I do ask you to own: "Minnesota HAS NOT suffered industrial-scale fraud across several social programs." Otherwise this is judging a high school debate competition, and I've had better.
refulgentis|24 days ago
But your essay doesn't just claim fraud exists: it presents the 50% figure as the evidence that "staggers the imagination" and makes the case "beyond intellectually serious dispute." That's not parenthetical color. The paragraph is load-bearing on that number.
You charitably won't make me own $5M. I never claimed it. I've said in every reply the real number is likely substantially higher. My point has been the same throughout: you presented a disputed estimate as settled, from a report that explicitly could not settle it - in which the IG rejected it, DHS leadership called it not credible, the OLA said it "cannot offer a reliable estimate.", and the source themself named their lack of a standard beyond a vibe.
The essay is 5,000 words on why epistemic standards matter in fraud investigation. The critique is the essay's own standard, applied to the essay. You should apologize for the high school debate comment.
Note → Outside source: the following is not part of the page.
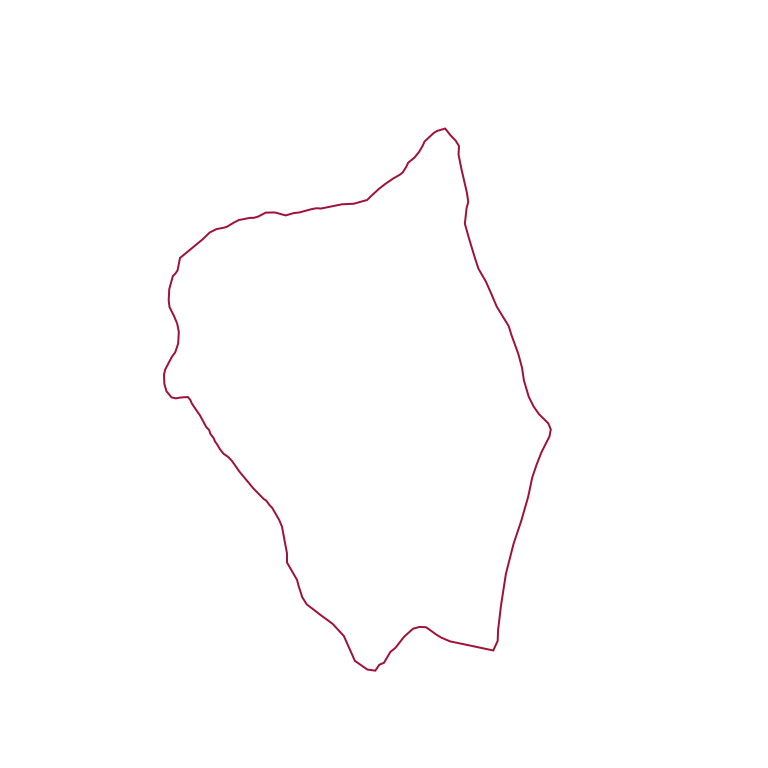 Ramjar, Tashigang, Bhutan, rotated 304°
{"feature_id": "84629894B19422058596981", "entity_name": "Ramjar", "entity_type": "district", "adm_level": 2, "iso_a3": "BTN", "parent_name": "Bhutan", "parent_adm1": "Tashigang", "projection": "mercator", "projection_center": [91.58, 27.409], "detail": "fine", "context": "isolated", "style": "outline", "palette": "rose", "viewbox_px": 768, "rotation_deg": 304, "n_neighbors": 0, "source": "geoboundaries", "source_scale": "gbopen_adm2", "svg_char_len": 2074}
<svg xmlns="http://www.w3.org/2000/svg" viewBox="0 0 768 768"><g transform="rotate(304 384 384)"><path d="M625.8,307.4L627.4,300.0L630.0,291.9L623.5,286.5L620.1,284.9L614.5,283.6L607.8,282.0L603.4,282.8L596.0,283.3L589.0,282.7L580.9,280.3L576.7,281.0L569.7,281.2L566.4,280.1L559.5,276.7L550.4,273.1L543.1,270.7L532.5,268.2L527.1,267.1L516.5,258.1L509.5,248.7L494.1,233.5L492.4,230.4L490.7,228.4L488.5,226.2L478.9,217.9L475.2,213.6L468.8,208.2L467.4,204.2L465.7,198.8L464.5,196.6L459.9,190.1L452.5,186.1L448.9,183.1L446.8,180.0L443.9,177.1L438.8,172.0L433.8,169.2L426.6,165.9L424.1,163.9L418.6,158.4L412.2,154.8L402.4,152.7L374.4,144.4L362.8,149.3L359.0,149.3L355.5,148.6L342.6,152.9L333.0,158.7L327.8,163.2L322.8,172.1L320.7,175.3L318.4,178.8L312.4,184.8L302.5,190.7L297.9,192.0L293.5,193.2L288.1,192.9L273.6,194.5L268.5,196.5L261.1,202.0L256.3,207.8L254.1,215.3L255.7,219.5L258.5,222.3L260.7,225.0L263.5,228.7L262.5,232.3L260.4,235.5L256.2,246.0L255.3,248.5L248.9,260.8L248.0,264.9L245.6,267.9L243.8,273.2L241.9,275.9L240.4,279.9L238.2,284.4L236.4,290.2L236.4,295.3L235.9,298.0L235.1,301.2L233.2,306.2L230.6,312.8L225.2,331.3L224.2,334.7L223.7,337.3L221.4,348.6L221.5,351.4L220.7,353.9L219.6,356.6L218.8,360.5L212.7,373.1L208.6,379.3L196.4,391.3L189.4,398.2L181.7,403.5L173.0,421.4L168.7,426.3L163.5,433.0L161.7,435.1L158.1,443.1L157.0,460.9L156.4,475.7L152.6,491.7L145.4,503.2L138.2,514.7L138.0,526.3L138.0,529.9L141.5,537.1L148.6,537.1L153.0,539.9L165.4,539.1L171.6,541.0L185.8,542.0L197.3,544.9L202.5,549.3L205.9,555.0L205.5,567.2L205.8,573.5L207.5,582.5L224.2,623.6L234.6,621.9L243.4,616.4L265.3,605.1L294.8,591.2L324.2,580.7L346.7,574.5L371.1,566.6L389.3,559.2L402.5,555.6L415.5,552.7L433.0,550.5L439.6,547.7L441.4,545.0L443.2,542.3L445.6,529.6L449.0,520.6L454.4,511.1L465.2,498.0L474.6,489.4L483.9,478.7L496.0,462.1L501.8,454.9L506.0,445.5L511.3,434.0L518.8,422.5L526.0,411.0L532.4,397.8L540.2,387.8L553.1,372.0L562.1,361.4L576.2,354.0L582.0,352.1L589.0,345.7L605.4,328.1L615.9,317.5L623.2,313.1L625.8,307.4Z" fill="none" stroke="#9f1239" stroke-width="2"/></g></svg>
themacguffinman|24 days ago
It's an insightful point, but it seems consistent with those epistemic standards that it's unimportant whether the 50% figure is valid in retrospect. The observation of "industrial-scale fraud" is sufficient to act, it doesn't need a retrospectively validated 50% figure and he would like you to get all the way off his back about it.
laidoffamazon|24 days ago
No notes on the fraudsters pardoned by this current admin of course.